Hearing was never an issue in my youth. Sure, we’d go swimming and then have problems with one ear but that would clear up overnight if not within the hour. Of course, the occasional firecracker volley in the bedroom would ring in the ears for a full day but that didn’t happen every week. Now, 50 to 60 years later, it’s a different story.

The ongoing debate in my household is who is more hearing-impaired, me or my wife. Of course, it’s not a very captivating debate because we can’t hear all the words the other is saying, which is just as well or the exchange could get testy.

“The house is afire.”

“What did you say?”

“Never mind. It’s not important.”

“No, I couldn’t hear you because I was turned away and you were mumbling. Now what did you say?”

“I don’t mumble.”

Ears ago we lived in an 8-by-40-foot trailer and never had any problems hearing each other. I always thought it was because sound has no place to hide living in a rectangular tube, but now I’m thinking we could hear each other because we were in our 30s.

My wife, who likes the opinions of professionals, has scheduled a hearing test. I don’t need a test as I hear perfectly. After a lifetime of power tools, chain saws, rock ’n’ roll and voices constantly screaming in my head, you would think that maybe I’ve had some hearing loss but I’m fine. Sure, 25 percent of adults between the ages of 65 and 74 suffer from disabling hearing loss. The other 75 percent just can’t hear as good as they used to. But I can’t possibly belong in either of those categories, or so I thought.

During rehearsal of a play that I was involved with, the director abruptly stopped the scene and shouted out to the sound technician to turn down the volume of the crickets. I had no idea that the cricket track was playing. Ouch.

In my 20s I remember listening to a speaker and amplifier hooked to a frequency generator that made higher and higher pitched tones until I could no longer hear them (around 17,000 Hz or cycles per second, quite a high pitch for the human ear). Maybe it was time to test my own hearing again.

I used a smartphone app to generate audio tones and as they got higher, I found I heard nothing above 7,200 Hz. That couldn’t be right. Surely my phone just couldn’t play those high frequencies.

To test my theory, I hooked up some gear that would listen to the sounds and show me visually, on a scope, if the sound really existed. I self-administered the test again. The scope verified that the high-pitched sound was there indeed. Moreover, my daughter ran into the room to track down that “painfully annoying, piercing sound.” The dog next door was howling wildly. I sat there oblivious to any high-pitched sound.

For do-it-yourselfers like me, help is on the horizon: Over-the-Counter Hearing Aids are almost here.

To increase the availability, ensure the quality and bring down the cost of hearing aids, the U.S. Food and Drug Administration started to develop a new category of regulated medical devices in 2017 called Over-the-Counter (OTC) Hearing aids. Without going through a hearing health professional, this new category will be sold directly to consumers who feel they have mild-to-moderate hearing loss. They are not available yet but should be when the FDA issues its rules and quality standards by August 18, 2020, and a six-month comment period closes.

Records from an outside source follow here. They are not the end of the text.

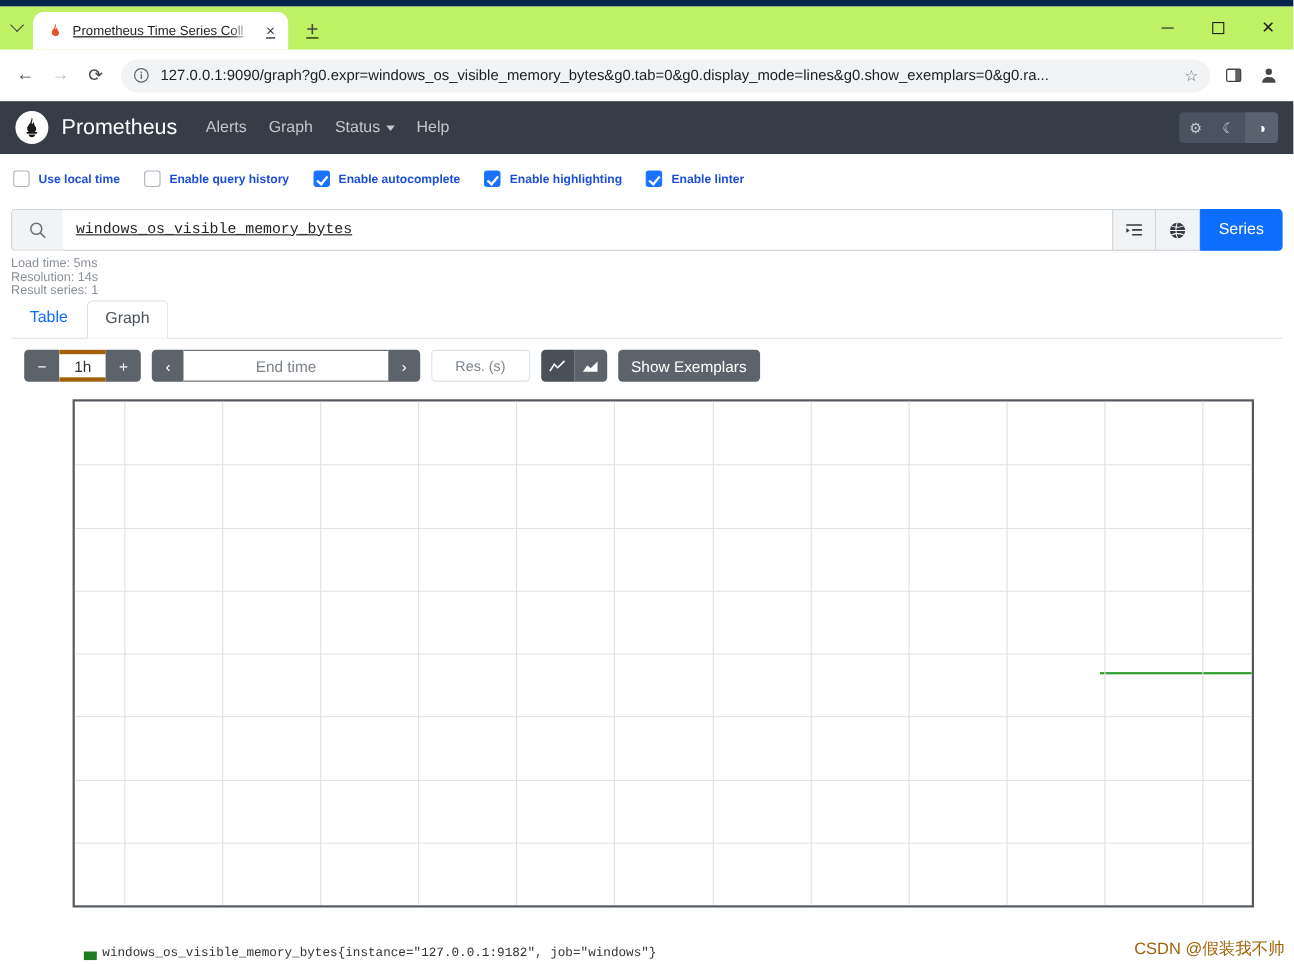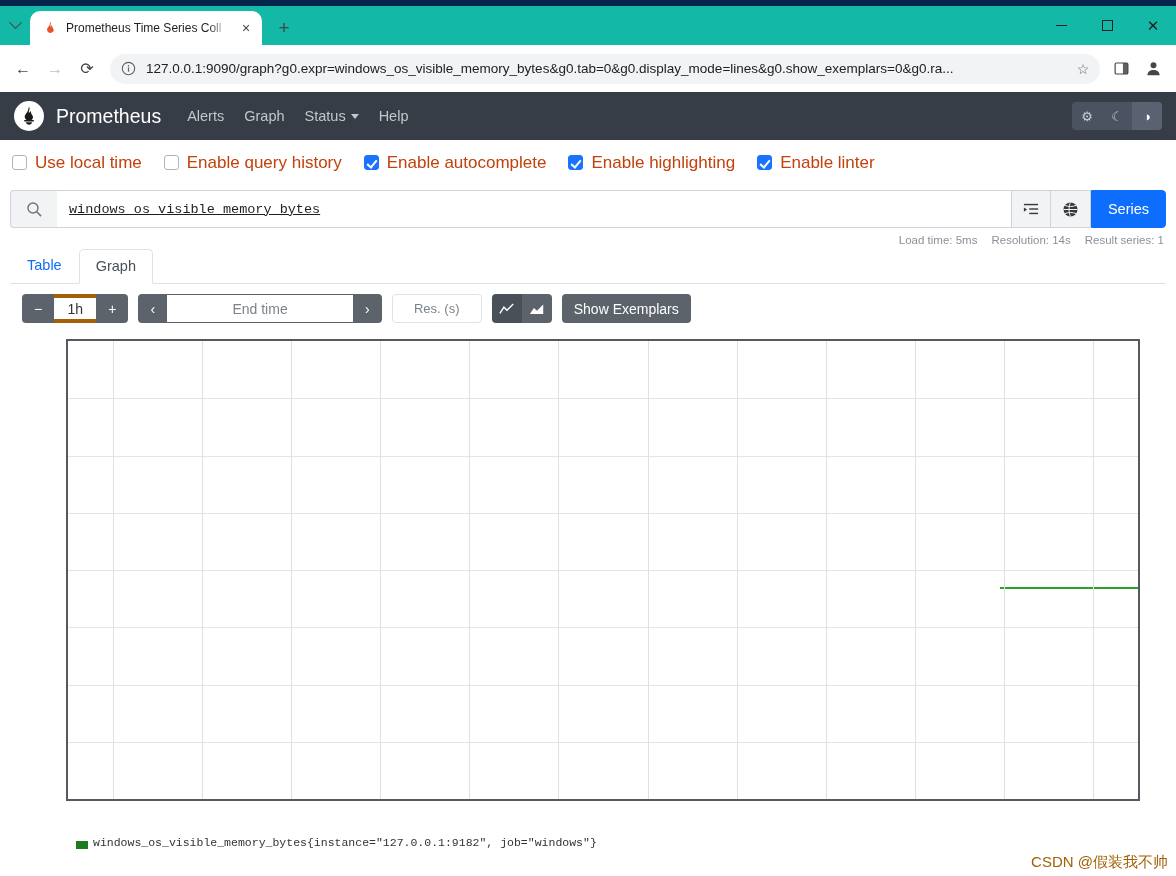--- a/index.html
+++ b/index.html
@@ -8,22 +8,22 @@
     font-family: "Liberation Sans", sans-serif;
     overflow: hidden;
     background: #ffffff;
   }
 
   
   .browser-topstrip {
     height: 6px; background: #06254b; width: 100%;
   }
   .tabstrip {
-    height: 39px; background: #14b8a6;
-    display: flex; align-items: flex-end; position: relative;
+    height: 39px; background: #bef264;
+    display: flex; align-items: flex-end; position: relative; text-decoration: underline;
   }
   .tab-list-btn {
     width: 30px; height: 39px; display: flex;
     align-items: center; justify-content: center;
     color: #1f1f1f; font-size: 11px;
   }
   .chev-down {
     width: 9px; height: 9px; border-right: 1.6px solid #444746;
     border-bottom: 1.6px solid #444746; transform: rotate(45deg) translate(-2px,-2px);
   }
@@ -146,21 +146,21 @@
   }
   .cb.checked {
     background: #1a73ff; border-color: #1a73ff;
     position: relative;
   }
   .cb.checked::after {
     content: ""; position: absolute; left: 4px; top: 1.5px;
     width: 4px; height: 8px; border-right: 2px solid #fff;
     border-bottom: 2px solid #fff; transform: rotate(40deg);
   }
-  .cb-label { font-size: 17px; color: #c2410c; }
+  .cb-label { font-size: 11px; color: #1d4ed8; font-weight: bold; }
 
   
   .query-row { display: flex; height: 38px; margin-top: 5px; }
   .q-search-icon {
     width: 47px; background: #f2f3f4; border: 1px solid #ced4da;
     border-right: none; border-radius: 4px 0 0 4px;
     display: flex; align-items: center; justify-content: center;
   }
   .q-input {
     flex: 1; border: 1px solid #ced4da; border-left: none;
@@ -177,23 +177,24 @@
   .q-btn + .q-btn { border-left: none; }
   .q-execute {
     background: #0d6efd; color: #fff; padding: 0 16px;
     display: flex; align-items: center; justify-content: center;
     font-size: 14.5px; border-radius: 0 4px 4px 0;
     border: 1px solid #0d6efd;
   }
 
   
   .status-line {
-    display: flex; justify-content: flex-end; gap: 14px;
+    display: flex; justify-content: flex-end; 
     font-size: 11.5px; color: #8a9199; padding-top: 6px;
     padding-right: 2px;
+    flex-direction: column;
   }
 
   
   .tabs-row {
     display: flex; align-items: flex-end; height: 36px;
     border-bottom: 1px solid #dee2e6; margin-top: 2px;
   }
   .nav-tab {
     font-size: 14.5px; padding: 8px 16px; color: #0d6efd;
     border: 1px solid transparent; border-radius: 5px 5px 0 0;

Some companies have jumped the gun and are already selling OTC hearing aids but these are not FDA approved or regulated. We will have to wait until 2021 for the authorized devices but with today’s electronics, there may be some dazzling options like models that you can tune and control with your cell phone. Will there be tie-ins to smart speakers where you can talk to your hearing aid and it will read your calendar? Will we want that?

There are certain advantages to slowly going deaf: we get to sleep without the annoyance of nearby car noise, early birds and morning mowers. Fortunately, we can still hear the smoke alarm and telephone.

Hearing loss tests a relationship. We will know when we’re really deaf when “I love you” whispered brings no response. Right now, even mumbled, it still brings a hug and a kiss.